APUNTE.COM.DO.- El régimen iraní manifestó su rechazo a las nuevas sanciones económicas que Estados Unidos anunció el domingo y aseguró que estas medidas no conseguirán cambiar su postura.
El ministro de Relaciones Exteriores de Irán, Abbas Araqchi, señaló que la decisión de Washington evidencia sus dificultades para lograr sus objetivos mediante la presión, y abogó por una solución negociada al conflicto.
En un mensaje difundido a través de Telegram, Araqchi criticó que Estados Unidos vuelva a recurrir a las sanciones después de varios meses de enfrentamiento militar, calificando la estrategia como una repetición de mecanismos de presión ya utilizados. "El hecho de que hayan pasado de las operaciones militares a plantear los mismos viejos planes demuestra que están desesperados", afirmó el canciller.
La declaración se dio después de que el secretario del Tesoro estadounidense, Scott Bessent, anticipara nuevas medidas contra Irán que, según dijo, serán "las sanciones más duras de la historia". Se espera que Bessent ofrezca detalles sobre el alcance de esta nueva ofensiva económica este lunes.
El gobierno de Donald Trump pretende ampliar el aislamiento financiero y comercial de Irán, así como presionar a los países que mantengan vínculos económicos con Teherán. El presidente estadounidense advirtió que habrá consecuencias para cualquier nación que proporcione "cualquier tipo de salvavidas a Irán".
Uno de los focos principales es China, principal destino del petróleo iraní exportado.
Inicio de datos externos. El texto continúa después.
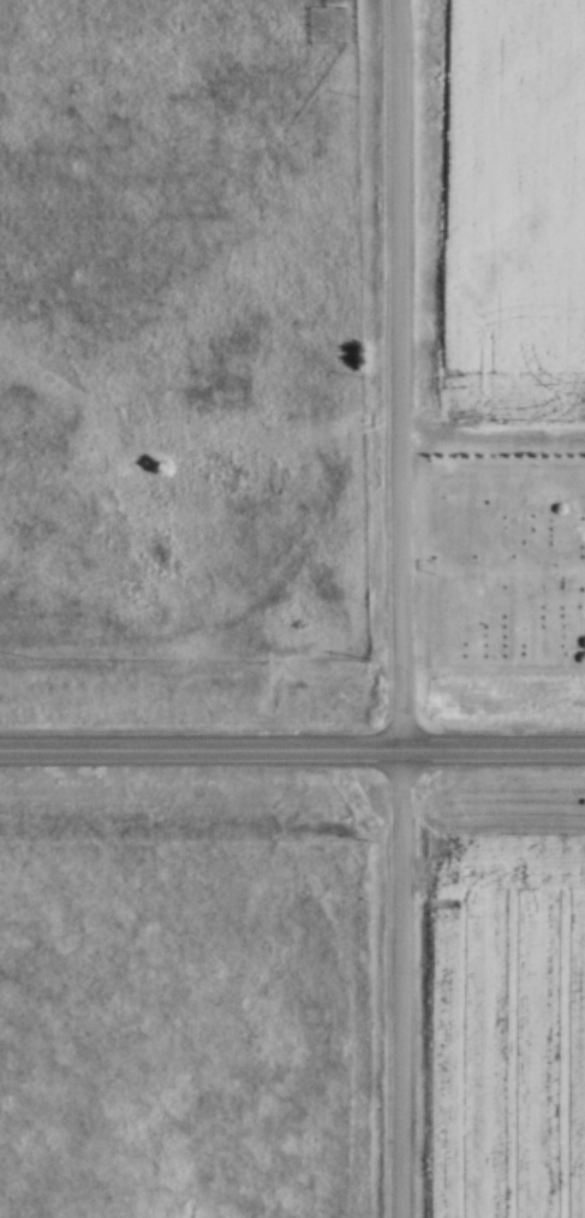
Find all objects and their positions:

La presión sobre los compradores y las empresas vinculadas al comercio de crudo podría ser uno de los elementos centrales de la nueva estrategia de Washington.
Para Teherán, estas sanciones forman parte de una política que no ha logrado modificar su posición. Araqchi aseguró que Irán ha enfrentado bloqueos y acciones militares anteriores sin renunciar a sus objetivos. "Nunca hemos tenido miedo. Todas sus acciones, ya sean bloqueos u otras maniobras militares, han fracasado, y esta nueva iniciativa suya también fracasará", declaró.
El rechazo se produce en un momento de fuerte deterioro económico en Irán. Las restricciones internacionales ya afectan sectores fundamentales de su economía, y el conflicto iniciado a finales de febrero ha provocado nuevos daños en infraestructura y capacidades militares. Además, las restricciones al tránsito marítimo en el estrecho de Ormuz, ruta clave para el transporte mundial de petróleo, han agravado la situación.
La interrupción del tráfico petrolero ha reducido el movimiento de cargamentos y contribuido al aumento de los precios internacionales del crudo.
Pese al escenario, el régimen iraní intenta mostrar que las nuevas sanciones no cambiarán su postura. El presidente del Parlamento, Mohammad Baqer Qalibaf, afirmó que Teherán ha recibido mensajes de países vecinos interesados en establecer nuevos mecanismos de cooperación económica y regional en materia de seguridad.
Qalibaf no identificó públicamente a esos gobiernos, pero planteó una mayor integración económica entre los países de la región como alternativa a la dependencia de estructuras internacionales dominadas por Estados Unidos.
La dimensión diplomática sigue abierta. El jefe del Ejército de Pakistán, Asim Munir, tiene previsto viajar a Teherán este lunes como parte de los esfuerzos de Islamabad para contribuir a reducir las tensiones regionales. Uno de los temas podría ser la amenaza de nuevas sanciones estadounidenses.
Al mismo tiempo, el presidente iraní, Masoud Pezeshkian, ha defendido una solución diplomática. Aunque mantiene una postura de confrontación frente a Washington, ha planteado que el conflicto debería terminar mediante un acuerdo que permita a Irán preservar su capacidad de negociación.
Araqchi reclamó que Estados Unidos trate a Teherán con respeto y busque "una solución basada en la justicia y el honor".
La administración Trump, por su parte, prepara una nueva fase de presión económica mientras el conflicto continúa sin una solución definitiva. Las próximas medidas determinarán hasta qué punto Washington puede ampliar el aislamiento de Irán y cómo responderá Teherán al nuevo paquete de sanciones.